What you need to do:
From the passage on perisynaptic Schwann cells and MEGF10, extract the words starting with "We isolated PSCs" and going on through "using confocal microscopy.".

At the neuromuscular junction (NMJ), the synapse between motor neurons and muscle fibers, reside perisynaptic Schwann cells (PSCs) which are specialized glia that regulate the maintenance and repair of this synapse. While we know how PSC morphology and numbers change in aging and various neuromuscular disorders that adversely affect the NMJ, the molecular mechanisms that alter PSC functions remain unknown. In this study, we investigated whether MEGF10 in PSCs modulates NMJ stability in developing, healthy young adult, middle-aged, and axotomized mice. MEGF10 is a glial phagocytic receptor that is enriched in PSCs compared to other Schwann cells (SCs).

Methods

We isolated PSCs from a transgenic reporter mouse line to assess Megf10 expression at different ages and following nerve injury using qPCR. We then used a conditional mouse lacking Megf10 in all SCs, including PSCs (Megf10 SC-KO mice). We examined NMJs and axonal debris clearance in Megf10 SC-KO mice using confocal microscopy.

Provided data:
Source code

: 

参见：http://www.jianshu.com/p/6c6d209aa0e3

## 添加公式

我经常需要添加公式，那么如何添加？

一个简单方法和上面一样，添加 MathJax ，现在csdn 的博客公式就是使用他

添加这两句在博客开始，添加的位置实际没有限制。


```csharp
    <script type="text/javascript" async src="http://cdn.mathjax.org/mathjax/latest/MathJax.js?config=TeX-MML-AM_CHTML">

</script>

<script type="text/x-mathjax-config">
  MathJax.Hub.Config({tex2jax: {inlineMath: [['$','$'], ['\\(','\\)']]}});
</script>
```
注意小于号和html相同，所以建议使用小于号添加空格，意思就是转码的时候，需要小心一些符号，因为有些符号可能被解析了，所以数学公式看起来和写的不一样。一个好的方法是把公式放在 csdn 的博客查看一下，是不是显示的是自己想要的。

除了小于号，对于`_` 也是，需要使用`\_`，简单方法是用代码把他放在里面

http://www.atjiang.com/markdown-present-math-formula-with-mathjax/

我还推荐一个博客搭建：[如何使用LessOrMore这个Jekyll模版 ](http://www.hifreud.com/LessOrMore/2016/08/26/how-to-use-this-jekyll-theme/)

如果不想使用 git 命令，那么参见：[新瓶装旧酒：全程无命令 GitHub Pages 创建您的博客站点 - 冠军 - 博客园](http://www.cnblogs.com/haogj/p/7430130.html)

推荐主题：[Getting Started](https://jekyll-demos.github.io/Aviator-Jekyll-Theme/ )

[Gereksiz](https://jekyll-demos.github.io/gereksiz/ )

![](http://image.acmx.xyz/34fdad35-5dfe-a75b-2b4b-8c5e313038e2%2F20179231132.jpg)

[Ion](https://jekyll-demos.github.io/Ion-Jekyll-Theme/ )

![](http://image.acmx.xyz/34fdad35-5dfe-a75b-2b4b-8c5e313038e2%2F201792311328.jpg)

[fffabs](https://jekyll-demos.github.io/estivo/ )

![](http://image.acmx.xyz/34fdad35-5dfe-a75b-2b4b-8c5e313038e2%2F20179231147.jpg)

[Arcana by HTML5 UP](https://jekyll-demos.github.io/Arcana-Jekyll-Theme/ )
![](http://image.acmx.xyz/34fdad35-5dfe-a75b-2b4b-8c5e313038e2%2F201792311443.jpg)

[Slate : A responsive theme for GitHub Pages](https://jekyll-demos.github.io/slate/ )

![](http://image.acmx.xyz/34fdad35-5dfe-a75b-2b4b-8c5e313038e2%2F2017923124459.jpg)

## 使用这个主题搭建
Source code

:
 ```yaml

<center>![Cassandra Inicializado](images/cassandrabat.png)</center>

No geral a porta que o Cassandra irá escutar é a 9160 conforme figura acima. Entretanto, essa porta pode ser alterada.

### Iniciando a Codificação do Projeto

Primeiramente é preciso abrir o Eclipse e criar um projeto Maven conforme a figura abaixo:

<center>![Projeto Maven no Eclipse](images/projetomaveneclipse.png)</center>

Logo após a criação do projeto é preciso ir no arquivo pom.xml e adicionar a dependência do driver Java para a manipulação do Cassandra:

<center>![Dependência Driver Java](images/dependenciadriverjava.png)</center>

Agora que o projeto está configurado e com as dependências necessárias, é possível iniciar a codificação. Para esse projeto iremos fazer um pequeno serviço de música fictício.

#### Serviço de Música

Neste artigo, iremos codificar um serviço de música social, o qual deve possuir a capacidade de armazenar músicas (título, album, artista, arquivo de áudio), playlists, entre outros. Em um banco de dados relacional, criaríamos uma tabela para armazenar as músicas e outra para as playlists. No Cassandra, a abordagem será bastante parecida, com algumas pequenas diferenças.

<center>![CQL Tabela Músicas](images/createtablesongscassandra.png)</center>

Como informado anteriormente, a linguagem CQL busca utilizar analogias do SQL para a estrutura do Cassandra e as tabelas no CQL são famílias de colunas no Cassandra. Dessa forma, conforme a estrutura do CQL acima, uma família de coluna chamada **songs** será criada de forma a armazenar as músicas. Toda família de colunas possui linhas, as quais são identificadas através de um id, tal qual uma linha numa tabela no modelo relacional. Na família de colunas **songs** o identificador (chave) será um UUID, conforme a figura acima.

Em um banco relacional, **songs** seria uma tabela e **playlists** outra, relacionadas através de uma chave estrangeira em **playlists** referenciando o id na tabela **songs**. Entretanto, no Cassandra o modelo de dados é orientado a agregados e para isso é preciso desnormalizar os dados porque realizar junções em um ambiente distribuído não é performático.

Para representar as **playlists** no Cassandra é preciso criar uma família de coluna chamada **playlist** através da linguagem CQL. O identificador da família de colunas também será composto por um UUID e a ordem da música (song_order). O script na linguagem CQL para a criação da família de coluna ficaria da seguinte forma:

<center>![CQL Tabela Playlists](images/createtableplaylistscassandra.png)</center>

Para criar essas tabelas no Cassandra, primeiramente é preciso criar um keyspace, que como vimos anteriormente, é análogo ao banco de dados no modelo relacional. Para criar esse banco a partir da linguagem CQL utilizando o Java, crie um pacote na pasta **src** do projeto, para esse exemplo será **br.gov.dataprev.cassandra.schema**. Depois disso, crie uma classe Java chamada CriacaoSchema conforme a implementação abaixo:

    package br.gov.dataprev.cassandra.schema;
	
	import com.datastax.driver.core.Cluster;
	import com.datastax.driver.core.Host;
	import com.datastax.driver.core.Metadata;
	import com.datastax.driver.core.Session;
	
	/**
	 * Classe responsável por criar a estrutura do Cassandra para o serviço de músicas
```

Written answer:
We isolated PSCs from a transgenic reporter mouse line to assess Megf10 expression at different ages and following nerve injury using qPCR. We then used a conditional mouse lacking Megf10 in all SCs, including PSCs (Megf10 SC-KO mice). We examined NMJs and axonal debris clearance in Megf10 SC-KO mice using confocal microscopy.